File-integrity monitoring at the endpoint level (SentinelOne, Tanium, etc.) applied to these paths is a reasonable defense-in-depth control in any managed-endpoint deployment.

jcodemunch-mcp watch-install registers a login-time service that watches indexed directories for filesystem changes and reindexes incrementally. This is opt-in and reversible (watch-uninstall) but appears in endpoint hunts that enumerate startup items, so document it as expected when the service is present:

• Linux (systemd user units): ~/.config/systemd/user/jcodemunch-watch.service. Enabled with systemctl --user enable --now jcodemunch-watch.service.
• macOS (launchd LaunchAgent): ~/Library/LaunchAgents/us.gravelle.jcodemunch-watch.plist. Loaded with launchctl bootstrap gui/$UID <plist>.
• Windows (Task Scheduler entry): task named jcodemunch-watch under the current user, configured to run at logon.

The service runs jcodemunch-mcp watch-all, which performs no network I/O and only writes back to the per-repo SQLite stores under ~/.code-index/.

get_symbol_source(verify=True) hashes the retrieved source and compares against the content hash stored in the index. Both values are derived from the local cache directory, so the default verification is self-referential: a coherent tamper of ~/.code-index/<repo>/ is durably trusted after the tamper. Treat the cache directory accordingly — see the security-sensitive files section above for why it's worth file-integrity monitoring.

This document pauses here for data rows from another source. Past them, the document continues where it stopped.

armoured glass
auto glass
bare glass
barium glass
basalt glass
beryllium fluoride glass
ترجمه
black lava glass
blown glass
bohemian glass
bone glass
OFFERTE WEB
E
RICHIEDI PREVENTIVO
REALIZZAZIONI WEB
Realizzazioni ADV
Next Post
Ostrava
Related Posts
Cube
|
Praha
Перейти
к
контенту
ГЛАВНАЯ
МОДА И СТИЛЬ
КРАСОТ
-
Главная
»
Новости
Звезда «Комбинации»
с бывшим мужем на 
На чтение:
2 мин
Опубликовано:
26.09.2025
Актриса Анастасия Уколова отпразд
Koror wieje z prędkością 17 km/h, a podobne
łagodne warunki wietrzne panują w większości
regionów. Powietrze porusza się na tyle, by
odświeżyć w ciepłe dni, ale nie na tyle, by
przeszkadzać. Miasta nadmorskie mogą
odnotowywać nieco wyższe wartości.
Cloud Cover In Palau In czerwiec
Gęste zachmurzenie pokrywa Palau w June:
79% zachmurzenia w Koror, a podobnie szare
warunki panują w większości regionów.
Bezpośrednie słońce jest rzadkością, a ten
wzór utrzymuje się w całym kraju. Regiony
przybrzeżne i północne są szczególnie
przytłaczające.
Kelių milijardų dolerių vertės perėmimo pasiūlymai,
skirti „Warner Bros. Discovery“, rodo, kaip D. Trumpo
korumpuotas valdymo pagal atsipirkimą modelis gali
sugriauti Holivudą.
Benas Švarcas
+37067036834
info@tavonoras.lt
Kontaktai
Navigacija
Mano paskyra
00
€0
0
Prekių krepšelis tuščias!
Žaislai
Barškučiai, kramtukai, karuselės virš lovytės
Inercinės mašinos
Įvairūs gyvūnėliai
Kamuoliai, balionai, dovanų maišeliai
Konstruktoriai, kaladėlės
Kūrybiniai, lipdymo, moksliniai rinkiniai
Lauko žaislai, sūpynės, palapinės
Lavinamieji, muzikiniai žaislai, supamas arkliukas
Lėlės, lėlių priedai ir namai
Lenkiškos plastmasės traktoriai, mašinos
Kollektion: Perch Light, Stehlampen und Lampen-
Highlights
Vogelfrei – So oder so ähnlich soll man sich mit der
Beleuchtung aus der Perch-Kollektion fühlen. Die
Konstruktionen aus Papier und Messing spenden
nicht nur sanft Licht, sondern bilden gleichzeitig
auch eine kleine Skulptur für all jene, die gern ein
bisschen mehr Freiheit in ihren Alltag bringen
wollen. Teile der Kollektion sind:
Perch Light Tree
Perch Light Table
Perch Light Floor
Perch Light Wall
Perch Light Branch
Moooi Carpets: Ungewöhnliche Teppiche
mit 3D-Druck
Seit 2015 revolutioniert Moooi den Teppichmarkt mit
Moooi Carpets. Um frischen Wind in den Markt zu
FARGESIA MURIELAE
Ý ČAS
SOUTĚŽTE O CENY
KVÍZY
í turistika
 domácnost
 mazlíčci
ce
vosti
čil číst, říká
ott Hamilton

Externally-attested verification is available via the verify_against="git_sha" parameter on get_symbol_source: when set, the cached source is compared against the working-tree git HEAD slice of the same file, not against the cache's own stored hash. The response includes a git_sha_verification field with one of:

• git_sha_match — the cached source matches the HEAD slice.
• git_sha_mismatch — the file exists in HEAD but the slice differs.
• git_unavailable — the file isn't in HEAD, git is unreachable, or the source isn't a git working tree.

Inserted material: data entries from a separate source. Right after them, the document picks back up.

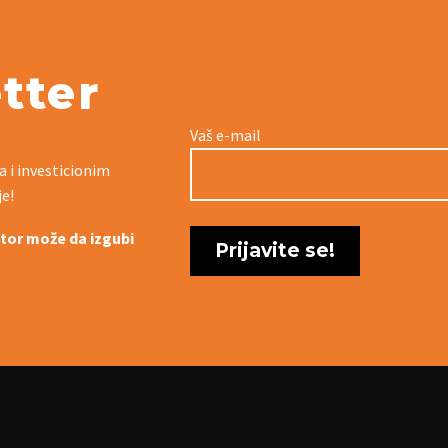
tter
Vaš e-mail
a i investicionim
je!
titor može da izgubi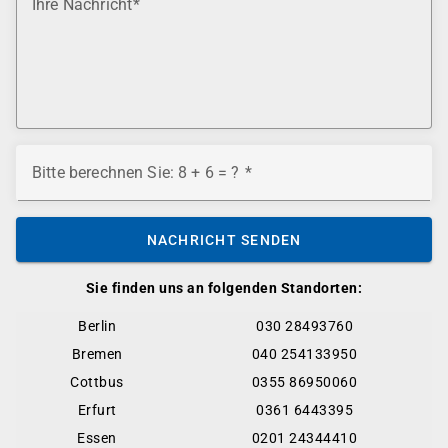
Ihre Nachricht
Bitte berechnen Sie: 8 + 6 = ?
NACHRICHT SENDEN
Sie finden uns an folgenden Standorten:
Berlin
030 28493760
Bremen
040 254133950
Cottbus
0355 86950060
Erfurt
0361 6443395
Essen
0201 24344410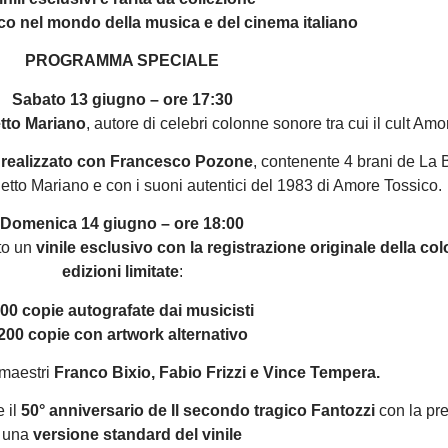
co nel mondo della musica e del cinema italiano
PROGRAMMA SPECIALE
Sabato 13 giugno – ore 17:30
tto Mariano
, autore di celebri colonne sonore tra cui il cult Am
e realizzato con Francesco Pozone
, contenente 4 brani de La B
 Detto Mariano e con i suoni autentici del 1983 di Amore Tossico.
Domenica 14 giugno – ore 18:00
to un
vinile esclusivo con la registrazione originale della c
edizioni limitate
:
00 copie autografate dai musicisti
200 copie con artwork alternativo
maestri
Franco Bixio, Fabio Frizzi e Vince Tempera.
 il
50° anniversario de Il secondo tragico Fantozzi
con la pre
una
versione standard del vinile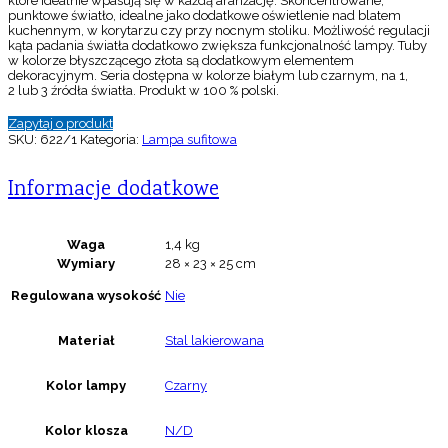
które idealnie wpasują się w każdą aranżację. Skoncentrowane,
punktowe światło, idealne jako dodatkowe oświetlenie nad blatem
kuchennym, w korytarzu czy przy nocnym stoliku. Możliwość regulacji
kąta padania światła dodatkowo zwiększa funkcjonalność lampy. Tuby
w kolorze błyszczącego złota są dodatkowym elementem
dekoracyjnym. Seria dostępna w kolorze białym lub czarnym, na 1,
2 lub 3 źródła światła. Produkt w 100 % polski.
Zapytaj o produkt
SKU:
622/1
Kategoria:
Lampa sufitowa
Informacje dodatkowe
Waga
1,4 kg
Wymiary
28 × 23 × 25 cm
Regulowana wysokość
Nie
Materiał
Stal lakierowana
Kolor lampy
Czarny
Kolor klosza
N/D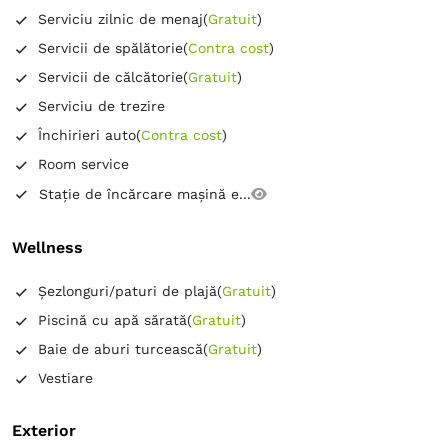
Serviciu zilnic de menaj
(
Gratuit
)
Servicii de spălătorie
(
Contra cost
)
Servicii de călcătorie
(
Gratuit
)
Serviciu de trezire
Închirieri auto
(
Contra cost
)
Room service
Stație de încărcare mașină e...
Wellness
Șezlonguri/paturi de plajă
(
Gratuit
)
Piscină cu apă sărată
(
Gratuit
)
Baie de aburi turcească
(
Gratuit
)
Vestiare
Exterior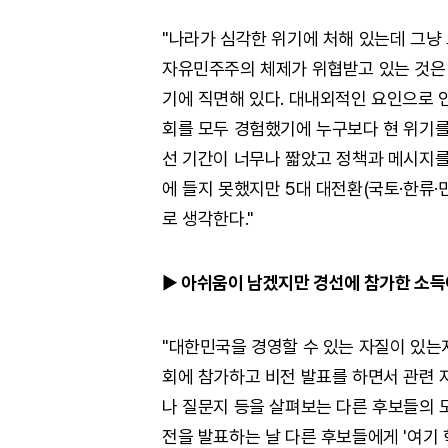
"나라가 심각한 위기에 처해 있는데 그냥
자유민주주의 체제가 위협받고 있는 것은
기에 직면해 있다. 대내외적인 요인으로 인
회를 모두 경험했기에 누구보다 현 위기를
선 기간이 너무나 짧았고 정책과 메시지를
에 들지 못했지만 5대 대전환(국토·한류·
로 생각한다."
▶
아쉬움이 남겠지만 경선에 참가한 소득
"대한민국을 경영할 수 있는 자질이 있는
회에 참가하고 비전 발표를 하면서 관련 
나 질문지 등을 살펴보는 다른 후보들의 모
전을 발표하는 날 다른 후보들에게 '여기 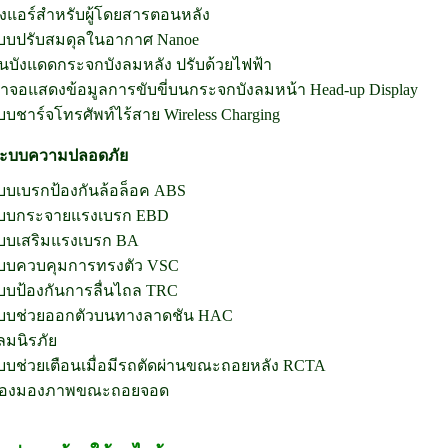
องแอร์สำหรับผู้โดยสารตอนหลัง
บบปรับสมดุลในอากาศ Nanoe
านบังแดดกระจกบังลมหลัง ปรับด้วยไฟฟ้า
้าจอแสดงข้อมูลการขับขี่บนกระจกบังลมหน้า Head-up Display
บบชาร์จโทรศัพท์ไร้สาย Wireless Charging
 ระบบความปลอดภัย
บบเบรกป้องกันล้อล็อค ABS
บบกระจายแรงเบรก EBD
บบเสริมแรงเบรก BA
บบควบคุมการทรงตัว VSC
บบป้องกันการลื่นไถล TRC
บบช่วยออกตัวบนทางลาดชัน HAC
งลมนิรภัย
บบช่วยเตือนเมื่อมีรถตัดผ่านขณะถอยหลัง RCTA
้องมองภาพขณะถอยจอด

Default remains verify_against="cache" for back-compat. For managed-endpoint or supply-chain-conscious deployments where cache integrity matters, the git_sha mode is the externally-attested signal; the cache mode alone is best read as "the cache is internally consistent," not "the cache matches the upstream source."

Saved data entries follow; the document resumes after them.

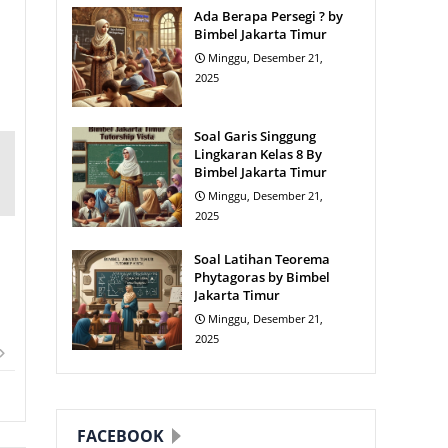
Ada Berapa Persegi ? by
Bimbel Jakarta Timur
Minggu, Desember 21,
2025
Soal Garis Singgung
Lingkaran Kelas 8 By
Bimbel Jakarta Timur
Minggu, Desember 21,
2025
Soal Latihan Teorema
Phytagoras by Bimbel
Jakarta Timur
Minggu, Desember 21,
2025
FACEBOOK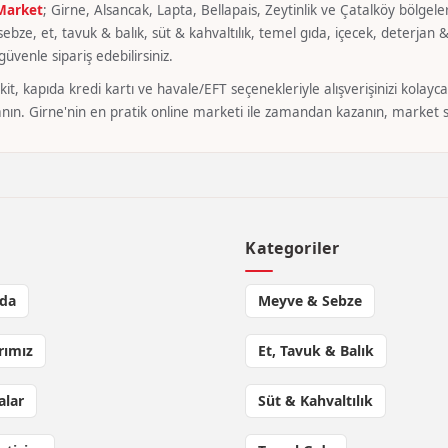
 Market
; Girne, Alsancak, Lapta, Bellapais, Zeytinlik ve Çatalköy bölgeler
bze, et, tavuk & balık, süt & kahvaltılık, temel gıda, içecek, deterjan & 
üvenle sipariş edebilirsiniz.
it, kapıda kredi kartı ve havale/EFT seçenekleriyle alışverişinizi kola
nın. Girne'nin en pratik online marketi ile zamandan kazanın, market si
l
Kategoriler
da
Meyve & Sebze
rımız
Et, Tavuk & Balık
lar
Süt & Kahvaltılık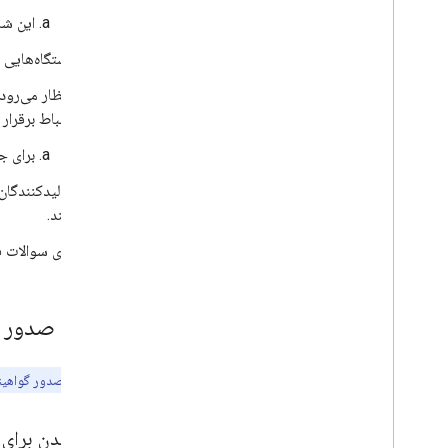
نمای کلی
این شامل
شنیدنی
دستگاه‌هایی که Fast Pair 2.0 یا 3.1 را پیاده‌سازی کرده‌اند، نیازی به پشتیبانی یا تأی
خودرو
برچسب های مکان یاب
ارتباط برقرار 
ادغام ها
برنامه های همراه
برای ج
کار با گوگل و شرکا
کنند.
نقش ها و مسئولیت های یکپارچه ساز سیستم
جفت سریع مواد و نکات فنی
برای سوالات فنی، برن
ارسال دستگاه‌ها به Google
گواهینامه
فرآیند صدور گ
فرآیند صدور گواهینامه
ارسال دستگاه ها به آزمایشگاه های شخص ثالث
توجه:
قبل از صدور گواهی
دستورالعمل های صدور گواهینامه جفت سریع
دستورالعمل های صدور گواهینامه سوئیچ صوتی
آماده شدن برای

The performance and ranking telemetry introduced in v1.74.0–v1.80.0 is local-only and opt-in:

• ~/.code-index/telemetry.db (tool_calls, ranking_events) is written only when perf_telemetry_enabled: true (or JCODEMUNCH_PERF_TELEMETRY=1). Default is disabled — the in-memory latency ring is always tracked but no row touches disk.
• ~/.code-index/tuning.jsonc (per-repo retrieval-weight overrides) is written only by an explicit tune_weights invocation.
• ~/.code-index/embed_canary.json (16-string drift canary) is written only by an explicit check_embedding_drift(capture=true) invocation.
• No telemetry is sent over the network. The community token-savings counter (share_savings) is unrelated and only sends an integer delta plus an anonymous UUID — never query strings, paths, or repo names. Disable with JCODEMUNCH_SHARE_SAVINGS=0.
• Stored ranking events include the literal query string (truncated result-id list, no source code). Treat the storage path with the same care as any local source you index.